# Solved – Finding a probability mass function for $[x]$ is defined as the largest integer $n$ such that $n \leq x$

exponential distributionprobability

If $X$ is an exponential random variable with parameter $\lambda$ and we have that $[x]$ is defined as the largest integer $n$ such that $n \leq x$.

If $Y$ is defined as $$Y = \left[ X\over a \right]$$ where $a>0$ then how would you find the probability mass function of $Y$?

$n \leq x$ won't suffice as it does not translate that n is the larger integer that fulfill the property.

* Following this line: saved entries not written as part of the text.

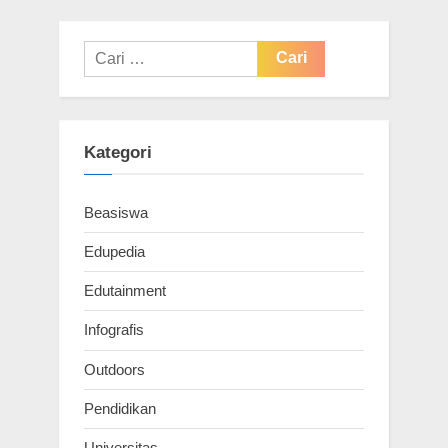
Cari
untuk:
Kategori
Beasiswa
Edupedia
Edutainment
Infografis
Outdoors
Pendidikan
Universitas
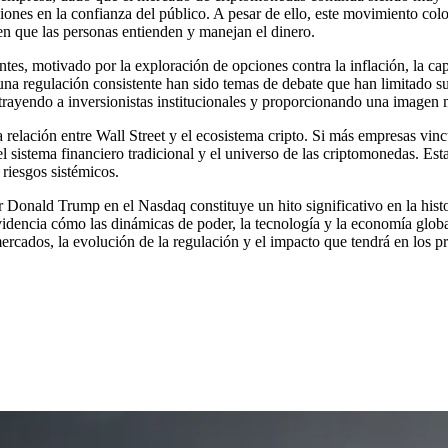
aciones en la confianza del público. A pesar de ello, este movimiento c
n que las personas entienden y manejan el dinero.
tes, motivado por la exploración de opciones contra la inflación, la ca
 una regulación consistente han sido temas de debate que han limitado 
ayendo a inversionistas institucionales y proporcionando una imagen má
a relación entre Wall Street y el ecosistema cripto. Si más empresas vin
re el sistema financiero tradicional y el universo de las criptomonedas
 riesgos sistémicos.
onald Trump en el Nasdaq constituye un hito significativo en la histor
evidencia cómo las dinámicas de poder, la tecnología y la economía glo
 mercados, la evolución de la regulación y el impacto que tendrá en los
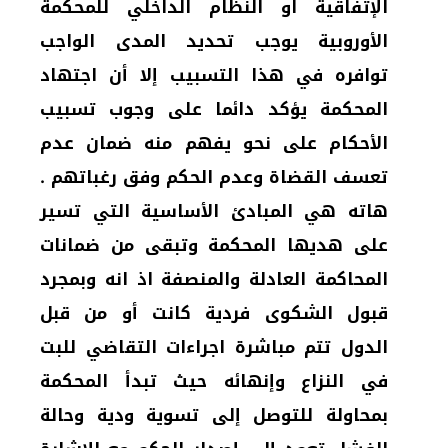
الإتفاقية او النظام الداخلي للمحكمة
الأوروبية يوجب تحديد المدى الواجب
توافره في هذا التسبيب إلا أن اجتهاد
المحكمة يؤكد دائما على وجوب تسبيب
الأحكام على نحو يفهم منه ضمان عدم
تعسف القضاة وعدم الحكم وفق رغباتهم .
هاته هي المبادئ الأساسية التي تسير
على هديها المحكمة وتبقى من ضمانات
المحاكمة العادلة والمنصفة اذ انه وبمجرد
قبول الشكوى فردية كانت أو من قبل
الدول تتم مباشرة اجراءات التقاضي للبت
في النزاع وإنهائه حيث تبدأ المحكمة
بمحاولة للتوصل إلى تسوية ودية وحالة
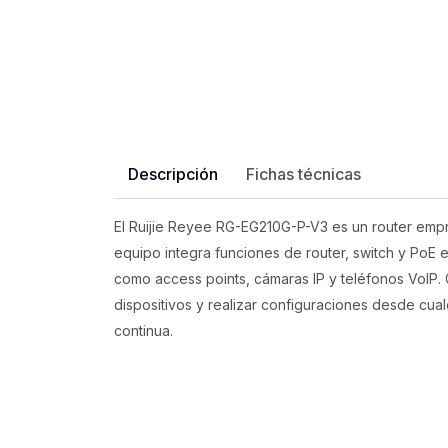
Descripción
Fichas técnicas
El Ruijie Reyee RG-EG210G-P-V3 es un router empr
equipo integra funciones de router, switch y PoE en
como access points, cámaras IP y teléfonos VoIP. G
dispositivos y realizar configuraciones desde cu
continua.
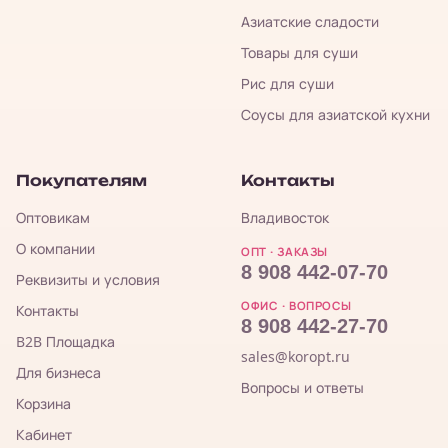
Азиатские сладости
Товары для суши
Рис для суши
Соусы для азиатской кухни
Покупателям
Контакты
Оптовикам
Владивосток
О компании
ОПТ · ЗАКАЗЫ
8 908 442-07-70
Реквизиты и условия
ОФИС · ВОПРОСЫ
Контакты
8 908 442-27-70
B2B Площадка
sales@koropt.ru
Для бизнеса
Вопросы и ответы
Корзина
Кабинет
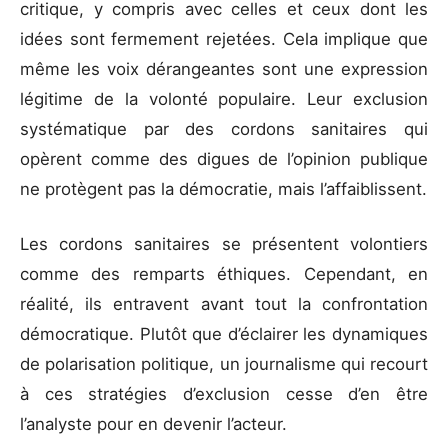
critique, y compris avec celles et ceux dont les
idées sont fermement rejetées. Cela implique que
même les voix dérangeantes sont une expression
légitime de la volonté populaire. Leur exclusion
systématique par des cordons sanitaires qui
opèrent comme des digues de l’opinion publique
ne protègent pas la démocratie, mais l’affaiblissent.
Les cordons sanitaires se présentent volontiers
comme des remparts éthiques. Cependant, en
réalité, ils entravent avant tout la confrontation
démocratique. Plutôt que d’éclairer les dynamiques
de polarisation politique, un journalisme qui recourt
à ces stratégies d’exclusion cesse d’en être
l’analyste pour en devenir l’acteur.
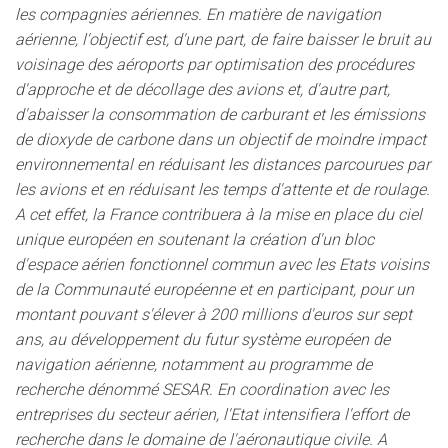
les compagnies aériennes. En matière de navigation
aérienne, l'objectif est, d'une part, de faire baisser le bruit au
voisinage des aéroports par optimisation des procédures
d'approche et de décollage des avions et, d'autre part,
d'abaisser la consommation de carburant et les émissions
de dioxyde de carbone dans un objectif de moindre impact
environnemental en réduisant les distances parcourues par
les avions et en réduisant les temps d'attente et de roulage.
A cet effet, la France contribuera à la mise en place du ciel
unique européen en soutenant la création d'un bloc
d'espace aérien fonctionnel commun avec les Etats voisins
de la Communauté européenne et en participant, pour un
montant pouvant s'élever à 200 millions d'euros sur sept
ans, au développement du futur système européen de
navigation aérienne, notamment au programme de
recherche dénommé SESAR. En coordination avec les
entreprises du secteur aérien, l'Etat intensifiera l'effort de
recherche dans le domaine de l'aéronautique civile. A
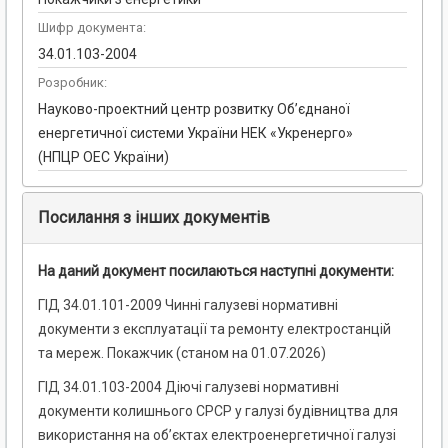
Шифр документа:
34.01.103-2004
Розробник:
Науково-проектний центр розвитку Об’єднаної
енергетичної системи України НЕК «Укренерго»
(НПЦР ОЕС України)
Посилання з інших документів
На даний документ посилаються наступні документи:
ГІД 34.01.101-2009 Чинні галузеві нормативні
документи з експлуатації та ремонту електростанцій
та мереж. Покажчик (станом на 01.07.2026)
ГІД 34.01.103-2004 Діючі галузеві нормативні
документи колишнього СРСР у галузі будівництва для
використання на об’єктах електроенергетичної галузі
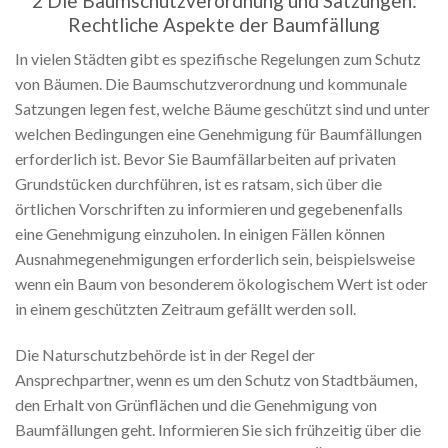
2 Die Baumschutzverordnung und Satzungen:
Rechtliche Aspekte der Baumfällung
In vielen Städten gibt es spezifische Regelungen zum Schutz
von Bäumen. Die Baumschutzverordnung und kommunale
Satzungen legen fest, welche Bäume geschützt sind und unter
welchen Bedingungen eine Genehmigung für Baumfällungen
erforderlich ist. Bevor Sie Baumfällarbeiten auf privaten
Grundstücken durchführen, ist es ratsam, sich über die
örtlichen Vorschriften zu informieren und gegebenenfalls
eine Genehmigung einzuholen. In einigen Fällen können
Ausnahmegenehmigungen erforderlich sein, beispielsweise
wenn ein Baum von besonderem ökologischem Wert ist oder
in einem geschützten Zeitraum gefällt werden soll.
Die Naturschutzbehörde ist in der Regel der
Ansprechpartner, wenn es um den Schutz von Stadtbäumen,
den Erhalt von Grünflächen und die Genehmigung von
Baumfällungen geht. Informieren Sie sich frühzeitig über die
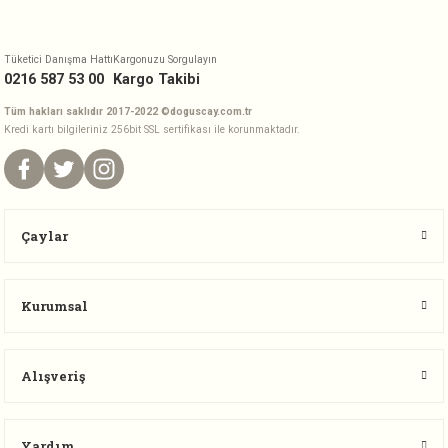
Tüketici Danışma Hattı
Kargonuzu Sorgulayın
0216 587 53 00
Kargo Takibi
Tüm hakları saklıdır 2017-2022 ©doguscay.com.tr
Kredi kartı bilgileriniz 256bit SSL sertifikası ile korunmaktadır.
Çaylar
Kurumsal
Alışveriş
Yardım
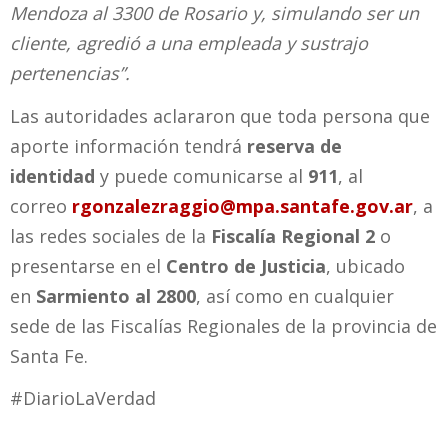
Mendoza al 3300 de Rosario y, simulando ser un
cliente, agredió a una empleada y sustrajo
pertenencias”.
Las autoridades aclararon que toda persona que
aporte información tendrá
reserva de
identidad
y puede comunicarse al
911
, al
correo
rgonzalezraggio@mpa.santafe.gov.ar
, a
las redes sociales de la
Fiscalía Regional 2
o
presentarse en el
Centro de Justicia
, ubicado
en
Sarmiento al 2800
, así como en cualquier
sede de las Fiscalías Regionales de la provincia de
Santa Fe.
#DiarioLaVerdad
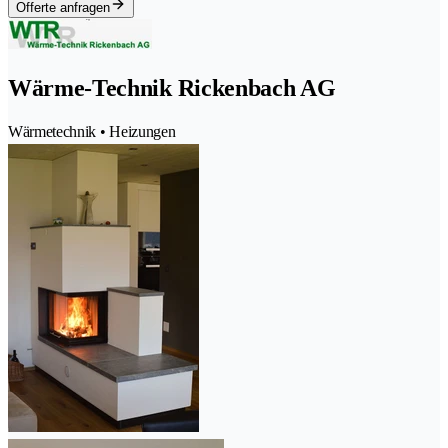
Offerte anfragen
Wärme-Technik Rickenbach AG
Wärmetechnik • Heizungen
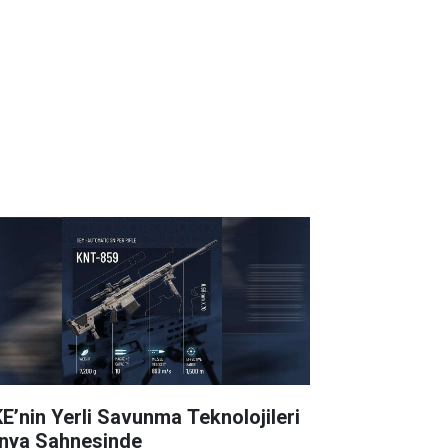
E’nin Yerli Savunma Teknolojileri
nya Sahnesinde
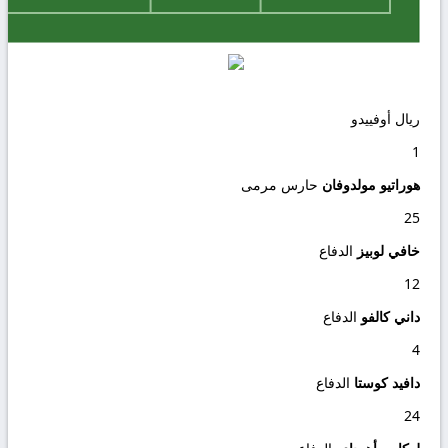
ريال أوفييدو
1
هوراتيو مولدوفان
حارس مرمى
25
خافي لوبيز
الدفاع
12
داني كالفو
الدفاع
4
دافيد كوستا
الدفاع
24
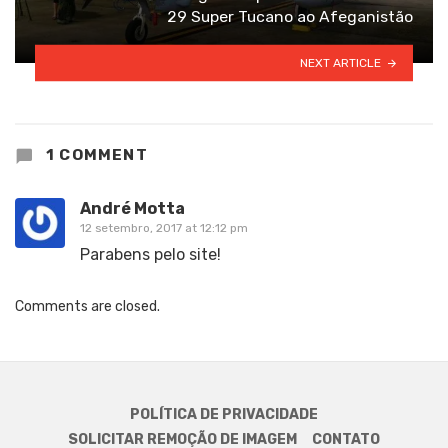
29 Super Tucano ao Afeganistão
NEXT ARTICLE
1 COMMENT
André Motta
12 setembro, 2017 at 12:12 pm
Parabens pelo site!
Comments are closed.
POLÍTICA DE PRIVACIDADE
SOLICITAR REMOÇÃO DE IMAGEM
CONTATO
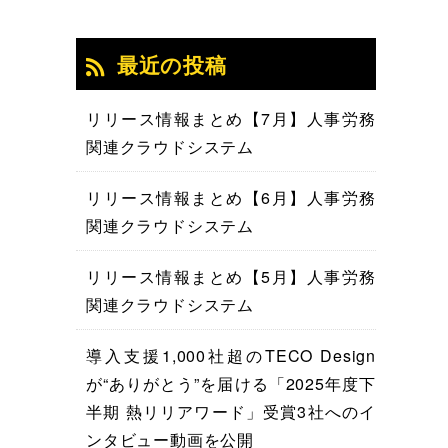
最近の投稿
リリース情報まとめ【7月】人事労務
関連クラウドシステム
リリース情報まとめ【6月】人事労務
関連クラウドシステム
リリース情報まとめ【5月】人事労務
関連クラウドシステム
導入支援1,000社超のTECO Design
が“ありがとう”を届ける「2025年度下
半期 熱リリアワード」受賞3社へのイ
ンタビュー動画を公開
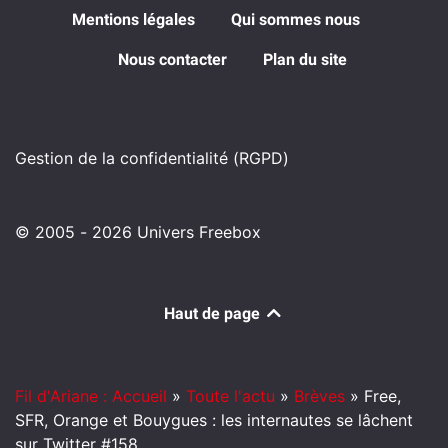
Mentions légales
Qui sommes nous
Nous contacter
Plan du site
Gestion de la confidentialité (RGPD)
© 2005 - 2026 Univers Freebox
Haut de page
Fil d'Ariane : Accueil
»
Toute l'actu
»
Brèves
»
Free,
SFR, Orange et Bouygues : les internautes se lâchent
sur Twitter #158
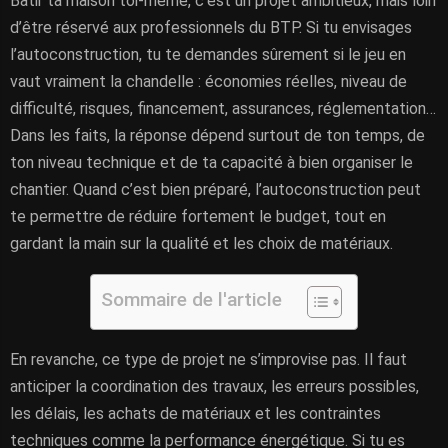
Bâtir ta maison toi-même, c’est un projet ambitieux, mais loin
d’être réservé aux professionnels du BTP. Si tu envisages
l’autoconstruction, tu te demandes sûrement si le jeu en
vaut vraiment la chandelle : économies réelles, niveau de
difficulté, risques, financement, assurances, réglementation…
Dans les faits, la réponse dépend surtout de ton temps, de
ton niveau technique et de ta capacité à bien organiser le
chantier. Quand c’est bien préparé, l’autoconstruction peut
te permettre de réduire fortement le budget, tout en
gardant la main sur la qualité et les choix de matériaux.
Sommaire de l'article
En revanche, ce type de projet ne s’improvise pas. Il faut
anticiper la coordination des travaux, les erreurs possibles,
les délais, les achats de matériaux et les contraintes
techniques comme la performance énergétique. Si tu es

you have to work with $n \leq x < n+1$.

$$P(Y=n) = P(n \leq \frac{x}{a} \leq n+1)$$ $$P(Y=n) = P(na \leq x \leq (n+1)a)$$ $$P(Y=n) = F_{x}((n+1)a) - F_{x}(na)$$

With the expression of the cumulative distribution function $F_{x} = 1 - e^{-\lambda x}$

$$P(Y=n) = 1 - e^{-\lambda (n+1)a} - 1 + e^{-\lambda na}$$

$$P(Y=n) = - e^{-\lambda (n+1)a} + e^{-\lambda na}$$

$$P(Y=n) = 2e^{-\lambda (n+\frac{1}{2})a}sh(\frac{\lambda a}{2})$$

You can observe the effects of n with this second expression.